| Items stored from a collection |
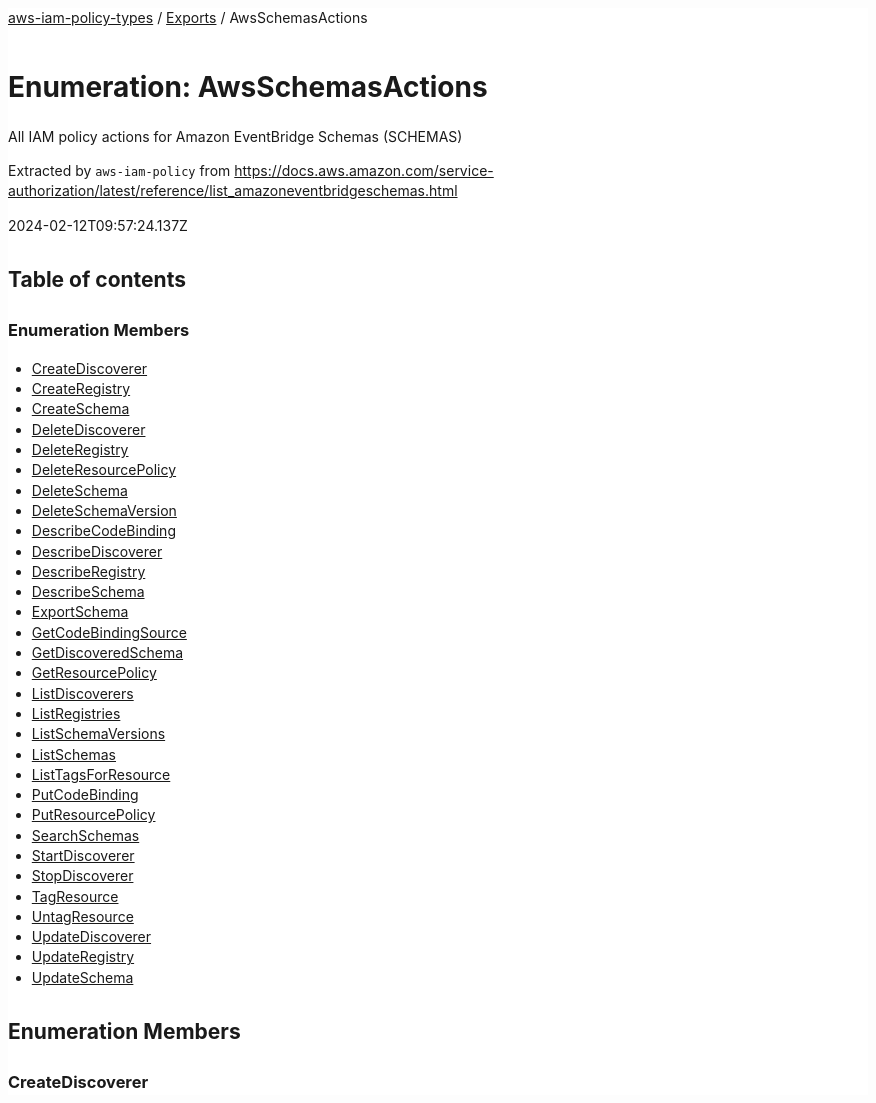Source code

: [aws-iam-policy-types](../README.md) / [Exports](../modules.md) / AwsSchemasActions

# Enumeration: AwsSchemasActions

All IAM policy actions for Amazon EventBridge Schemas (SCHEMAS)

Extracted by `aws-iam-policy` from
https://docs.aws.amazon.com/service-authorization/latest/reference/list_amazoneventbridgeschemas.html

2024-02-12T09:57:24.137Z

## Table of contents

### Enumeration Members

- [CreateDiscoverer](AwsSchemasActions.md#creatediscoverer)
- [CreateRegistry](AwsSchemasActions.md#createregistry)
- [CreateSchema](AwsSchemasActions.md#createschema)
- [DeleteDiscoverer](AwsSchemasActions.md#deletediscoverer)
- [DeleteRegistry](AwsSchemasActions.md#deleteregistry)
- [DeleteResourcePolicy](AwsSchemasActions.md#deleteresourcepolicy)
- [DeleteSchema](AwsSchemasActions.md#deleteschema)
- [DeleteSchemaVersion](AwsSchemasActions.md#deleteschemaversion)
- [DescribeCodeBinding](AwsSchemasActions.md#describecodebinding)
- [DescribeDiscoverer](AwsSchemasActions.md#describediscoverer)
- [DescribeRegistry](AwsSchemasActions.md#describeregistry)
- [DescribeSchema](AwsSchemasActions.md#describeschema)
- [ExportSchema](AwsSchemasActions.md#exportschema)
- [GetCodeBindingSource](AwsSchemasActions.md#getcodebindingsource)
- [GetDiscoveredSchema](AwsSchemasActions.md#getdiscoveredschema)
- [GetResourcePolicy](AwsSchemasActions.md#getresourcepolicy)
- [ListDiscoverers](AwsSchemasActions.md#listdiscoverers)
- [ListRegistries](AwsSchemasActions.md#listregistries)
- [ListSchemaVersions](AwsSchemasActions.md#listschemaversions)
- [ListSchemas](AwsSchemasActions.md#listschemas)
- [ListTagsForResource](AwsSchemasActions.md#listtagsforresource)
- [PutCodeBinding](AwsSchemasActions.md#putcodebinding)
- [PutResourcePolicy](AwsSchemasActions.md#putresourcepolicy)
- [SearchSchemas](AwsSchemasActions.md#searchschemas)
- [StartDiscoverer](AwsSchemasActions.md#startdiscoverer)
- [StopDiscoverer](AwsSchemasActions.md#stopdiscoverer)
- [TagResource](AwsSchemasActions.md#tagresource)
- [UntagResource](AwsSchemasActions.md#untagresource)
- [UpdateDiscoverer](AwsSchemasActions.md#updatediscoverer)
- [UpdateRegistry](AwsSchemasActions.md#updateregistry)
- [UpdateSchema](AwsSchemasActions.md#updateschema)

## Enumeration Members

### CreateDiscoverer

| The problem |
Lay out the records as a numbered list, skipping blank lines and covering only the stretch from the start of the records through the line containing "### Enumeration Members". Leave the pictures out of the answer.

| Output for this exercise |
1. Source code
2. : [aws-iam-policy-types](../README.md) / [Exports](../modules.md) / AwsSchemasActions
3. # Enumeration: AwsSchemasActions
4. All IAM policy actions for Amazon EventBridge Schemas (SCHEMAS)
5. Extracted by `aws-iam-policy` from
6. https://docs.aws.amazon.com/service-authorization/latest/reference/list_amazoneventbridgeschemas.html
7. 2024-02-12T09:57:24.137Z
8. ## Table of contents
9. ### Enumeration Members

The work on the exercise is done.